- Input
*** Begin section ***

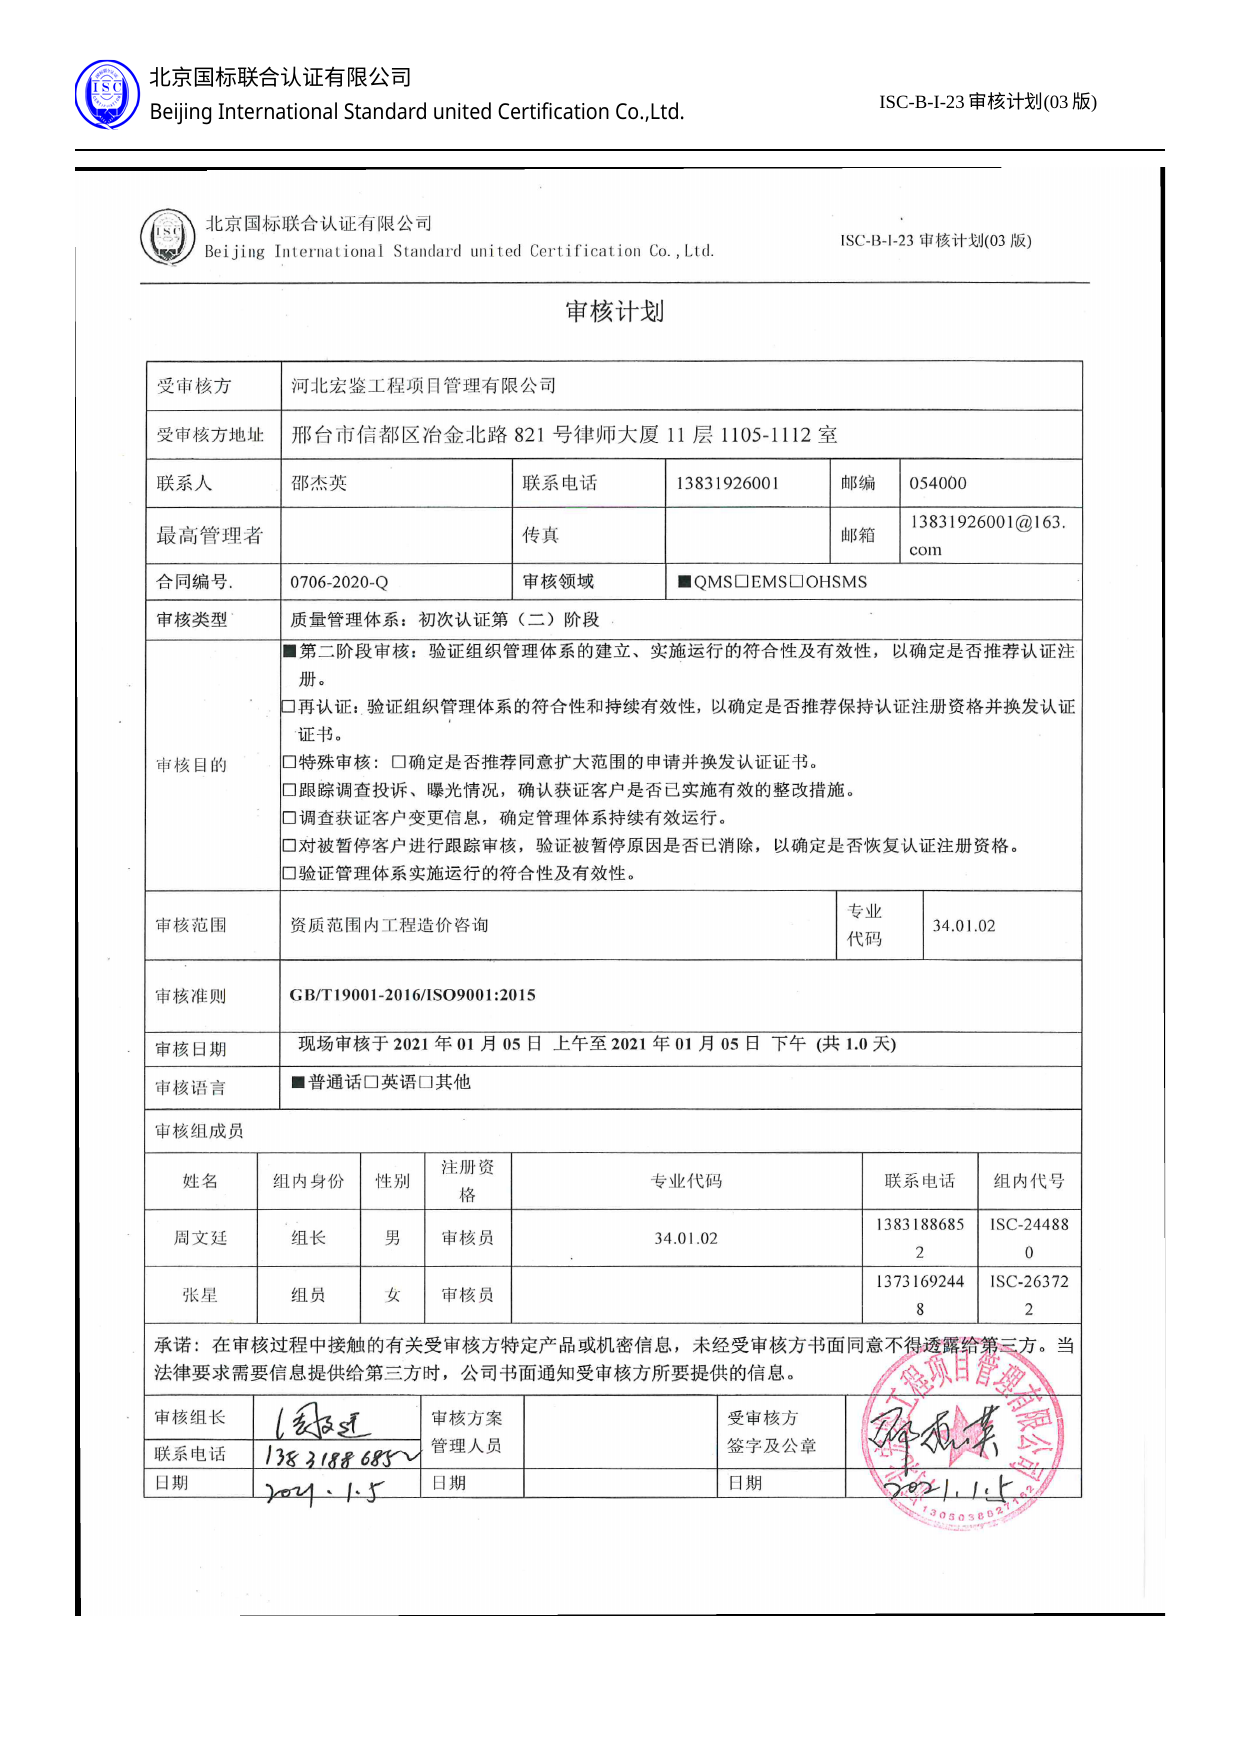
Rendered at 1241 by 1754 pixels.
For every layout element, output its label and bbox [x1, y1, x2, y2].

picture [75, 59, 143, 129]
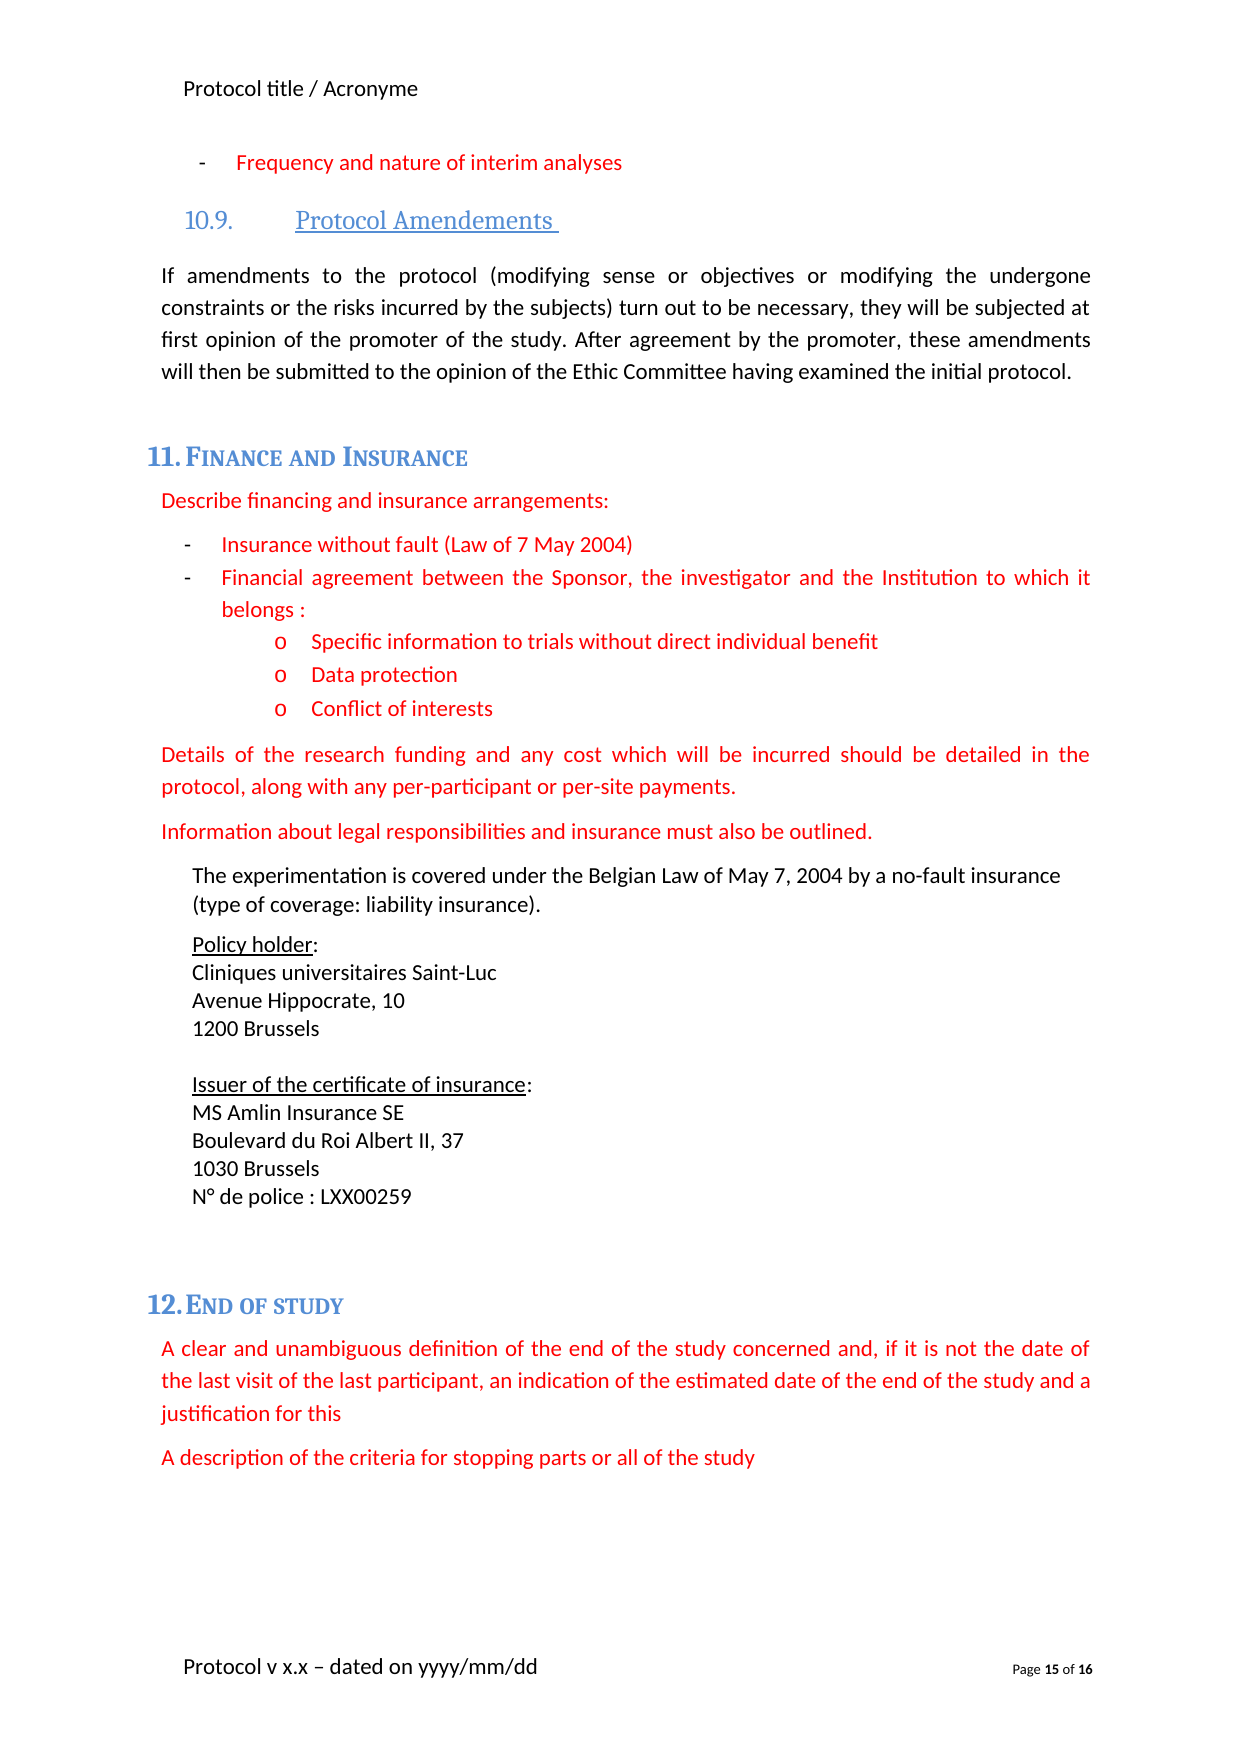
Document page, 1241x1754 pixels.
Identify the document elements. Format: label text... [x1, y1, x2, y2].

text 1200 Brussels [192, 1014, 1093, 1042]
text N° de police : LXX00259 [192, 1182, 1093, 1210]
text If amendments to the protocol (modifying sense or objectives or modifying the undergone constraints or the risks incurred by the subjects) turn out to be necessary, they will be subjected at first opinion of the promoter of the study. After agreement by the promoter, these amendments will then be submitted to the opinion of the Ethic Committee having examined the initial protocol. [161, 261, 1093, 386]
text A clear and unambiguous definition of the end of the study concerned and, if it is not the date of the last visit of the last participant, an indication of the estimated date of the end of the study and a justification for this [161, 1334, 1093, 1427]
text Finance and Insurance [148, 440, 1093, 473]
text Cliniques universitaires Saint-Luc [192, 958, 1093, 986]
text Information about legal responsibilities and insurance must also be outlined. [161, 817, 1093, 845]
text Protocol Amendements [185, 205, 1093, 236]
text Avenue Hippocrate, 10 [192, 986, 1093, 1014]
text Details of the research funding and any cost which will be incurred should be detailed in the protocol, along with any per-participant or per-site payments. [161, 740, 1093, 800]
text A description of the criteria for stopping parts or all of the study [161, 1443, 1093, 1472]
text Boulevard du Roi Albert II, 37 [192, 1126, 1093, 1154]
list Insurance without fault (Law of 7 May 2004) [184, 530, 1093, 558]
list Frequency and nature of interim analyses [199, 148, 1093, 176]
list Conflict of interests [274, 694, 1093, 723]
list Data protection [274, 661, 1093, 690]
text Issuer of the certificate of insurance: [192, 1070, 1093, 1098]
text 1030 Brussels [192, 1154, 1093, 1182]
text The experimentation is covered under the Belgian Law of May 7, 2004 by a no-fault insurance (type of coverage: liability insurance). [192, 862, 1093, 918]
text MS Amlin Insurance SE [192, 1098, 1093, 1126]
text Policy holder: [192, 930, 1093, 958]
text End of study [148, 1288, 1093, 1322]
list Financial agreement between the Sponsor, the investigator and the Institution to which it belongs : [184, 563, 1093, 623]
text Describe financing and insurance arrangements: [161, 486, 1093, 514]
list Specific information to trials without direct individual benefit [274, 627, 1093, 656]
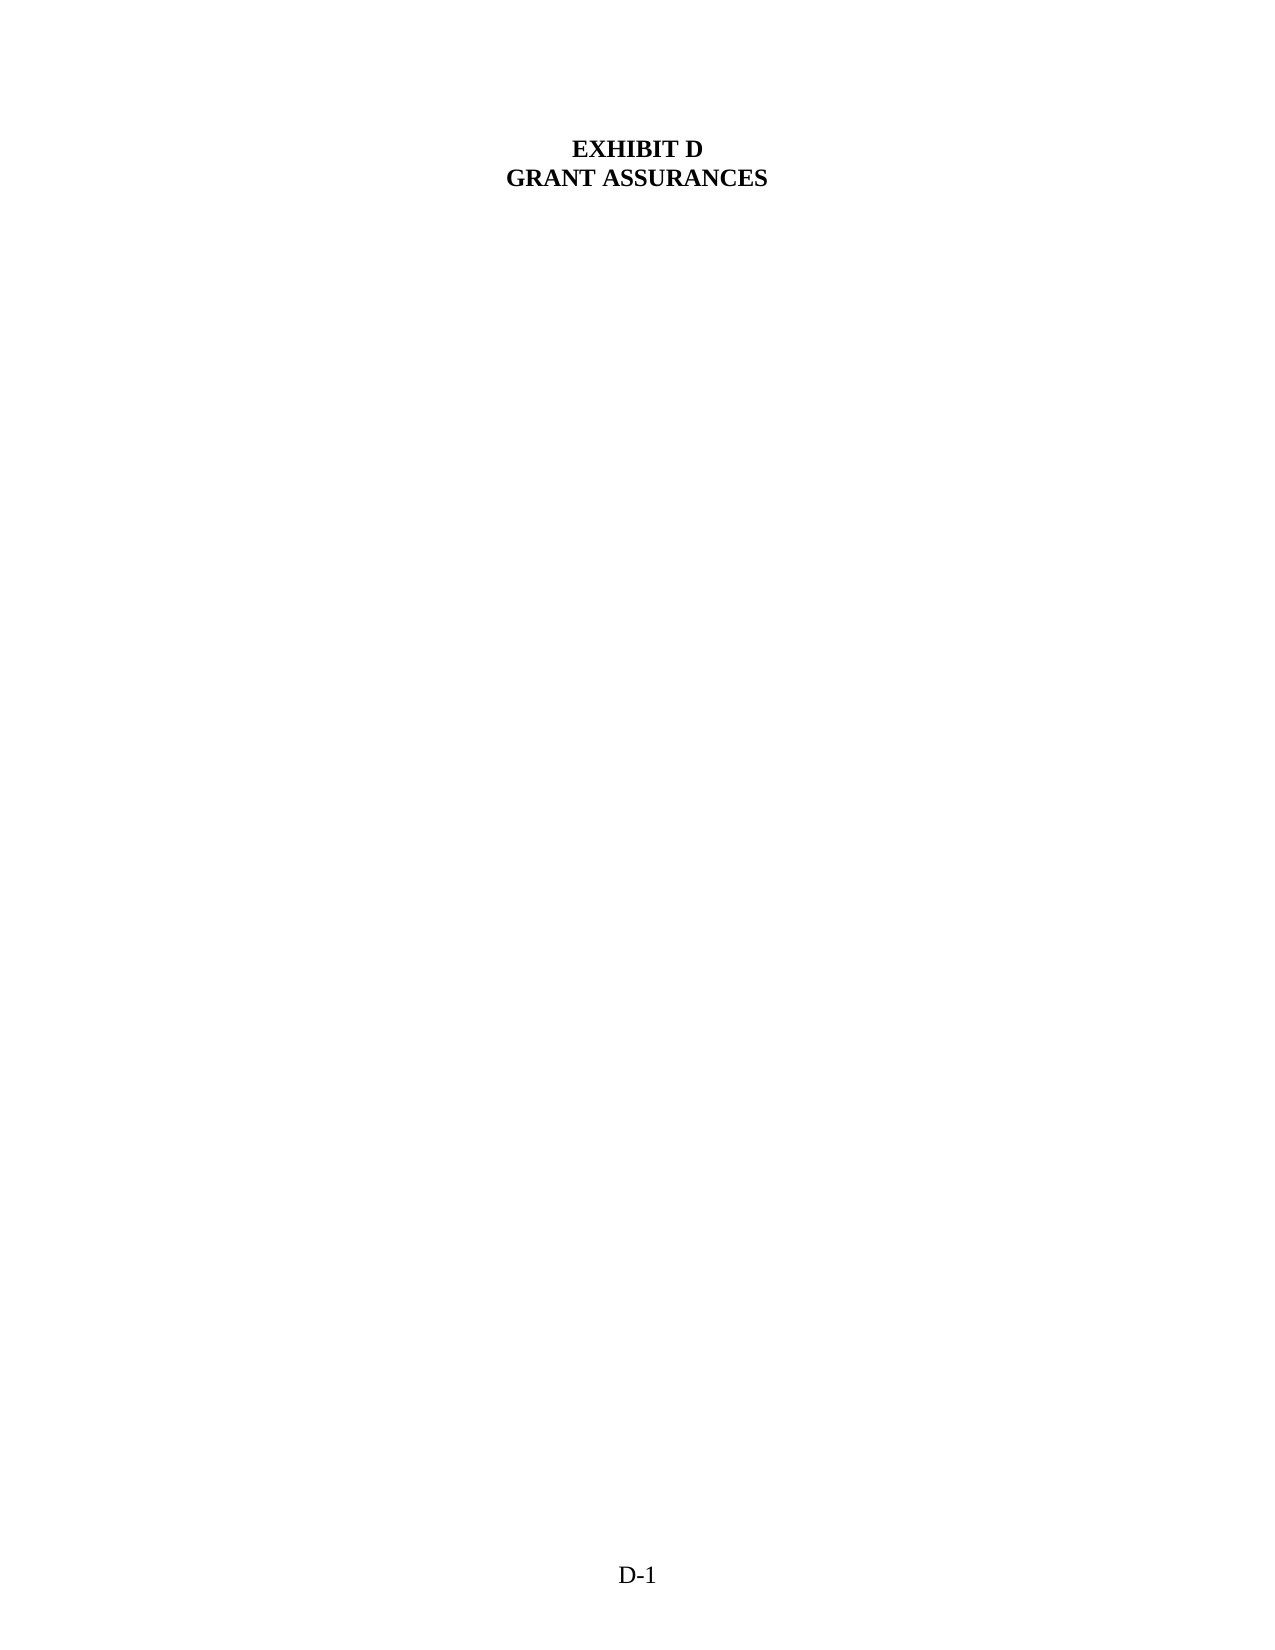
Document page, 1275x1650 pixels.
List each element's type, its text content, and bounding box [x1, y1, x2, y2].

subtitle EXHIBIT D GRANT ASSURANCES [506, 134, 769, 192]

*** End section ***

- Activity
Only lines with the string "pixels" are wanted; please find each one in the listing and copy it.

- Exercise answer
Rendered at 1241 by 1754 pixels.
Document page, 1241x1754 pixels.
Document page, 1275x1650 pixels.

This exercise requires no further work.